### Problem to solve
Only one stretch of the data below should be repeated: the lines from the line containing "- **State Management:**" through the line containing "- **Framework:** [Gin](https://gin-gonic.com/)", inclusive, exactly as they are.

### Extracted records
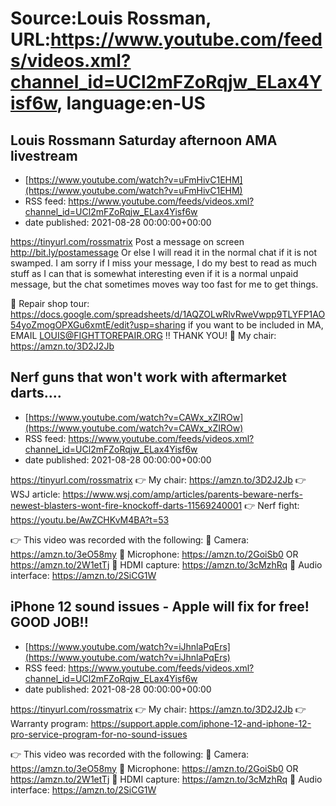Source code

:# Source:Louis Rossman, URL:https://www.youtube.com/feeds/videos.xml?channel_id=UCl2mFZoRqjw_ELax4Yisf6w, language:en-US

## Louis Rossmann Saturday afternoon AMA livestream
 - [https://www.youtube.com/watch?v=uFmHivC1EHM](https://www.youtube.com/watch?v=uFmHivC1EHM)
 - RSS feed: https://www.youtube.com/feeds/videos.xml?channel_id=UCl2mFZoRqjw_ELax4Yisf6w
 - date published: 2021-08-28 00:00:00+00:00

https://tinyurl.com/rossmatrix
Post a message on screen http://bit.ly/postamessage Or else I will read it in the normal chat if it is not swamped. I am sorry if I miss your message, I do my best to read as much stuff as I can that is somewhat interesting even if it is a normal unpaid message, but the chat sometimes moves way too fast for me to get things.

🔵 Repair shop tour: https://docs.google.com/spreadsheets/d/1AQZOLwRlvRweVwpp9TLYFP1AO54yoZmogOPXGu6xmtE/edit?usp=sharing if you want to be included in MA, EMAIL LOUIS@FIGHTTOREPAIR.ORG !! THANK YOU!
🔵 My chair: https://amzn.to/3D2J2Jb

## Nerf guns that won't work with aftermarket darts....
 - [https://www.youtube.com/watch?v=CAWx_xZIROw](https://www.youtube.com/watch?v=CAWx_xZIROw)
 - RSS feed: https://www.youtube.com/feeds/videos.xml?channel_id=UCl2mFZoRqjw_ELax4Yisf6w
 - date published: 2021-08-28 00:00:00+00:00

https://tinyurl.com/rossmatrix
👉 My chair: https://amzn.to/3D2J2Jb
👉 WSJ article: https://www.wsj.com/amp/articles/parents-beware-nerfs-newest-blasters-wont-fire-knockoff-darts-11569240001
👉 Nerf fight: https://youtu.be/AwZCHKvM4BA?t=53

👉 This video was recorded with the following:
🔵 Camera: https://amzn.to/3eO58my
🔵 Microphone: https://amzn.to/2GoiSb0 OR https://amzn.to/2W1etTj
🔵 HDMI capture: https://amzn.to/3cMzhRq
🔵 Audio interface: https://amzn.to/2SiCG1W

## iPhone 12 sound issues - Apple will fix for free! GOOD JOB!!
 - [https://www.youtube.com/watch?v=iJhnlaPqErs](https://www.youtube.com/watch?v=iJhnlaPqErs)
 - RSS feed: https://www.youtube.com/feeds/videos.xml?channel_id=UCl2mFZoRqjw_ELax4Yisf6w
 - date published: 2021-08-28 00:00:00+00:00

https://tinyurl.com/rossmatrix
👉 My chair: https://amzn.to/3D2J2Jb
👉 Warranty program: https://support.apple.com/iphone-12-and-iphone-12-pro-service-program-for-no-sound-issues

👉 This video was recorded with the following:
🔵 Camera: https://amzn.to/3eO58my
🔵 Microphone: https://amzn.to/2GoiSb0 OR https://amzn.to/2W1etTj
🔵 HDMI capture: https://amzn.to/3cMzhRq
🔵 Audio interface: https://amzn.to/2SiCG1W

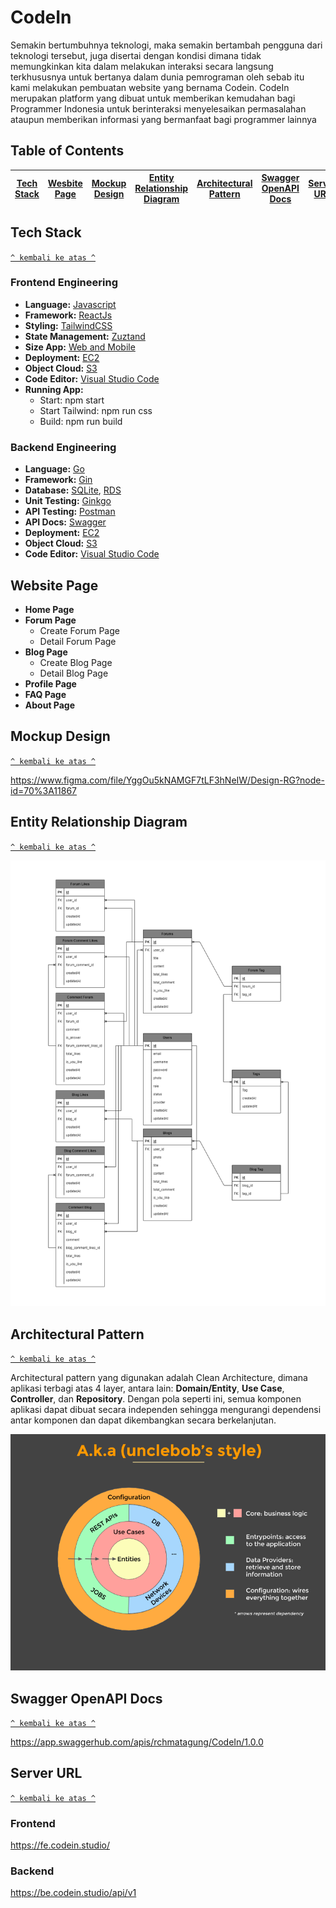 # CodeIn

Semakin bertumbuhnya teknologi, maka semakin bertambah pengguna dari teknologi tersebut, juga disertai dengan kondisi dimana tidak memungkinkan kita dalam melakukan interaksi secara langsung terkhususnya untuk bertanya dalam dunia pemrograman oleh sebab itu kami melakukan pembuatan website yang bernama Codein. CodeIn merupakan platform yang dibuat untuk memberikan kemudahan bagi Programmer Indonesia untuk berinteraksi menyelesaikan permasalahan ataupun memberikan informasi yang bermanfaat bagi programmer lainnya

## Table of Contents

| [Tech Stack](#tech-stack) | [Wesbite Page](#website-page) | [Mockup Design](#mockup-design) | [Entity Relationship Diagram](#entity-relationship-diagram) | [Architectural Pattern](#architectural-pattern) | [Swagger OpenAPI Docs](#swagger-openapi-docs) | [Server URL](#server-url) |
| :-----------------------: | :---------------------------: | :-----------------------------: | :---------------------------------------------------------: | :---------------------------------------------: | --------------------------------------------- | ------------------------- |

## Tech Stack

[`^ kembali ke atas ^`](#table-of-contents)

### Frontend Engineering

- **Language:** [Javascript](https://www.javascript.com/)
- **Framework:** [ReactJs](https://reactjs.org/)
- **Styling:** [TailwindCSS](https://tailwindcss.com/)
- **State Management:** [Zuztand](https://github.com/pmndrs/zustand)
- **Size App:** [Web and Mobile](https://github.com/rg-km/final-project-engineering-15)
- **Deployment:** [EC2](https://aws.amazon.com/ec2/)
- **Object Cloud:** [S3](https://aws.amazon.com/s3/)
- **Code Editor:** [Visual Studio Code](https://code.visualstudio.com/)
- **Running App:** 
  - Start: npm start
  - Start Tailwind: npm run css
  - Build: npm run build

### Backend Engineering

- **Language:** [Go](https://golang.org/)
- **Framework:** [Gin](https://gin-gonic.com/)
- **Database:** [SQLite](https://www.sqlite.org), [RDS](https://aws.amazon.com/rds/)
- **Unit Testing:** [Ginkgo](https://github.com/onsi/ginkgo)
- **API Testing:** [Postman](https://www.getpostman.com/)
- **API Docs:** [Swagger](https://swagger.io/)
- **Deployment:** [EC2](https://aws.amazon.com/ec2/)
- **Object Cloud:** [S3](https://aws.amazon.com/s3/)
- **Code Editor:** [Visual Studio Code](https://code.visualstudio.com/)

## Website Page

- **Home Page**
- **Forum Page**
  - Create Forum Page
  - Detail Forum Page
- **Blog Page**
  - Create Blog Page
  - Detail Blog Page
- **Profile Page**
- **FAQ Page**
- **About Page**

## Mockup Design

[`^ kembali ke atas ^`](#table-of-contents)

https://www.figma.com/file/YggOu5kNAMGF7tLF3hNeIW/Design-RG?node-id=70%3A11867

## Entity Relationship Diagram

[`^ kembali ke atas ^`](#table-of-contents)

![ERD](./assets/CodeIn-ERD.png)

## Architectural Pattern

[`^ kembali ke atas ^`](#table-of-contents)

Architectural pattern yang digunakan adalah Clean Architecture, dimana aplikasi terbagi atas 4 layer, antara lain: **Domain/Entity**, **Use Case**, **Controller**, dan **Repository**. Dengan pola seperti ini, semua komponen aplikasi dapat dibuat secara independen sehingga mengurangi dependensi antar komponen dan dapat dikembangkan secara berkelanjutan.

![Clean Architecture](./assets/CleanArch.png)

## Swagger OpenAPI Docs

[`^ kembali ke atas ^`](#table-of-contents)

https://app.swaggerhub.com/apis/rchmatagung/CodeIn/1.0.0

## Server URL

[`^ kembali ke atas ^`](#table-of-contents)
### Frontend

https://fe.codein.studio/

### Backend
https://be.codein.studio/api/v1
* * *
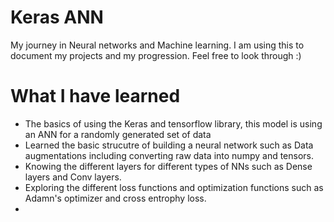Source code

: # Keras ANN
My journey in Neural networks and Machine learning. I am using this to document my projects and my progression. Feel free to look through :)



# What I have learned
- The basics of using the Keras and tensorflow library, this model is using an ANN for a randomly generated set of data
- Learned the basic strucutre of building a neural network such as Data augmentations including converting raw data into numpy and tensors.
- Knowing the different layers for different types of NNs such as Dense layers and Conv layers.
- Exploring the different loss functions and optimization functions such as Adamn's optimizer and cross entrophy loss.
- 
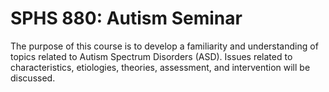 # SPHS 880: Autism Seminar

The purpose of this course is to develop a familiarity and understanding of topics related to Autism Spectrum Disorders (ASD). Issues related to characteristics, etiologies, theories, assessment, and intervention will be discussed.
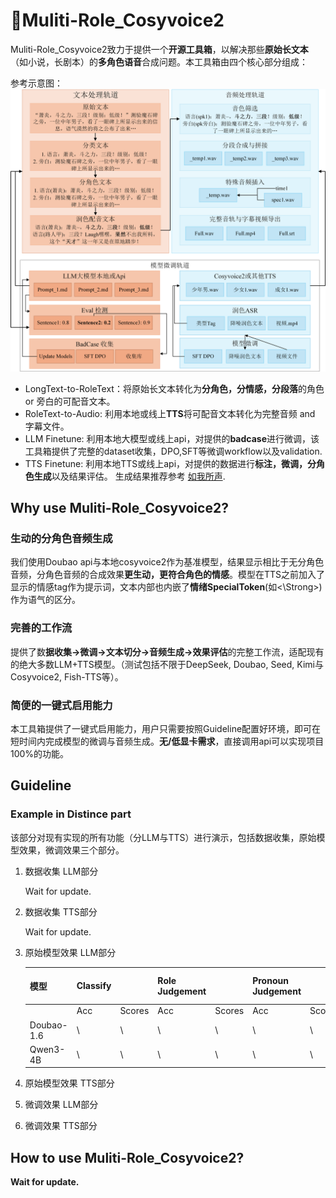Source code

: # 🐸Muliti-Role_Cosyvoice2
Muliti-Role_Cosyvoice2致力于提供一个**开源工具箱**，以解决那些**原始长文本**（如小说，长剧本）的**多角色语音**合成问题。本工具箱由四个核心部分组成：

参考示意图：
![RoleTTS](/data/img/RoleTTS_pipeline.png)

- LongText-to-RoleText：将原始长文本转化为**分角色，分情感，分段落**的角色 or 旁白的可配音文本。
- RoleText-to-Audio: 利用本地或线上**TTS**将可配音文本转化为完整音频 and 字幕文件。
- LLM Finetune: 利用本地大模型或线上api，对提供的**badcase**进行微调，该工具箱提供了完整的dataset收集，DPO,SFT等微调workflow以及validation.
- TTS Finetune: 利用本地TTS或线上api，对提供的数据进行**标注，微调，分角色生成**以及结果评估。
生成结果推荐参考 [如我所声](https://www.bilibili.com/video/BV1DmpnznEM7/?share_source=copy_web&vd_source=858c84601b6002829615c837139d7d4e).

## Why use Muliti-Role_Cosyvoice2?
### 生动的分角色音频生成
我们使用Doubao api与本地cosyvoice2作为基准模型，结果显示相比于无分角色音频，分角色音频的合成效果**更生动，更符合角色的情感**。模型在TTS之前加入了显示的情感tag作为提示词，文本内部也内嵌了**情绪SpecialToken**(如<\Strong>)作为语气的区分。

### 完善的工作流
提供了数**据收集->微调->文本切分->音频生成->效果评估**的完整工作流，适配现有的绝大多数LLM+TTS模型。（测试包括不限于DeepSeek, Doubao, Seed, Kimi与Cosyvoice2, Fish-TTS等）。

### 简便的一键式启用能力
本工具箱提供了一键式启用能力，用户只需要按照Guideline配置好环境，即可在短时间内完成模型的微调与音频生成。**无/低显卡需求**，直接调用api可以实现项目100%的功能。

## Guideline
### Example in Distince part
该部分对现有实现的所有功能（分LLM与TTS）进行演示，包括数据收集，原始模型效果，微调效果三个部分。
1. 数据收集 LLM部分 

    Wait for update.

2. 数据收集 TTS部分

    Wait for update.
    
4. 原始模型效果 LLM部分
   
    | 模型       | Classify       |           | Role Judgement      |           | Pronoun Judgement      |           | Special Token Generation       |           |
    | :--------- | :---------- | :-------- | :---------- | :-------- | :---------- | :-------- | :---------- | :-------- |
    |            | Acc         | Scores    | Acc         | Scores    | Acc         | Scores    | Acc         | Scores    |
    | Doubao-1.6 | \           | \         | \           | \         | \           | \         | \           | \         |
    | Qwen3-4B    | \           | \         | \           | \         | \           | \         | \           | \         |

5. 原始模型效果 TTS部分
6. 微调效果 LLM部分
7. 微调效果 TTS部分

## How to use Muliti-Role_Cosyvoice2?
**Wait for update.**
==
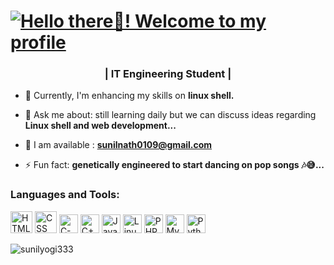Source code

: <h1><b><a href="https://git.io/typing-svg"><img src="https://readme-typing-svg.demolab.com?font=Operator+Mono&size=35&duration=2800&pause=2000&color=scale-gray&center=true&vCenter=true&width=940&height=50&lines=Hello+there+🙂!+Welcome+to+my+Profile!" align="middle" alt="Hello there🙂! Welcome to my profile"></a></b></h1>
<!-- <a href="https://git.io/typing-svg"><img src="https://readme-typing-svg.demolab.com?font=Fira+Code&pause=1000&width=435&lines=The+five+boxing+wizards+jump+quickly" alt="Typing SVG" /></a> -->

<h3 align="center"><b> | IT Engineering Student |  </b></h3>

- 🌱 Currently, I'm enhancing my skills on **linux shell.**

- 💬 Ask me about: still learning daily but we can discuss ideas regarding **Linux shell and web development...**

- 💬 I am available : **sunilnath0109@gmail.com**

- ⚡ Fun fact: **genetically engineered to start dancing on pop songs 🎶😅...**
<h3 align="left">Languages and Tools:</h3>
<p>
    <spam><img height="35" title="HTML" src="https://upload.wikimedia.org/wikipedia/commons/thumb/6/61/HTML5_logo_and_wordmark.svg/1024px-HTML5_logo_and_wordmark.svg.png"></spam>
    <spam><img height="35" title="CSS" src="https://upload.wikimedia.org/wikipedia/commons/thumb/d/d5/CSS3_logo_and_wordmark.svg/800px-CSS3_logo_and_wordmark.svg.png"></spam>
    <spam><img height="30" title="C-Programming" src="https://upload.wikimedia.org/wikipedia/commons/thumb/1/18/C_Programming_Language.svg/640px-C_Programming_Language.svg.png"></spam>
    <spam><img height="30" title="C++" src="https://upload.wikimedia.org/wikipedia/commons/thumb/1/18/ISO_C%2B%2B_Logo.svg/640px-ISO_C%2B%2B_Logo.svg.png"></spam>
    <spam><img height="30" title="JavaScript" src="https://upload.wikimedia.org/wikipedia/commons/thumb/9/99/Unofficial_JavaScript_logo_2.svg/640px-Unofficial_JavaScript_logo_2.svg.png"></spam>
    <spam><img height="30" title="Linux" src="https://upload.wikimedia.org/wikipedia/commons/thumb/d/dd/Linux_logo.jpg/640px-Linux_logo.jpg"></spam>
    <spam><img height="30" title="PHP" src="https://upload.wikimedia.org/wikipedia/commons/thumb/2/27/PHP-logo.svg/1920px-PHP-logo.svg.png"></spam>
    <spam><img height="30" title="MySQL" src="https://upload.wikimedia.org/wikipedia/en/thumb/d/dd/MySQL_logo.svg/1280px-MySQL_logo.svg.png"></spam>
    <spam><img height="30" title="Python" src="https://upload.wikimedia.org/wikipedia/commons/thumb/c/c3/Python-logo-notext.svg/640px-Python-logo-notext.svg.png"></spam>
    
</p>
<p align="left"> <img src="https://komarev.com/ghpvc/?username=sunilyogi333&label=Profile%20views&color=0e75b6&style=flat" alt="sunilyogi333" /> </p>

### Written solution
- **State Management:** [Zuztand](https://github.com/pmndrs/zustand)
- **Size App:** [Web and Mobile](https://github.com/rg-km/final-project-engineering-15)
- **Deployment:** [EC2](https://aws.amazon.com/ec2/)
- **Object Cloud:** [S3](https://aws.amazon.com/s3/)
- **Code Editor:** [Visual Studio Code](https://code.visualstudio.com/)
- **Running App:** 
  - Start: npm start
  - Start Tailwind: npm run css
  - Build: npm run build

### Backend Engineering

- **Language:** [Go](https://golang.org/)
- **Framework:** [Gin](https://gin-gonic.com/)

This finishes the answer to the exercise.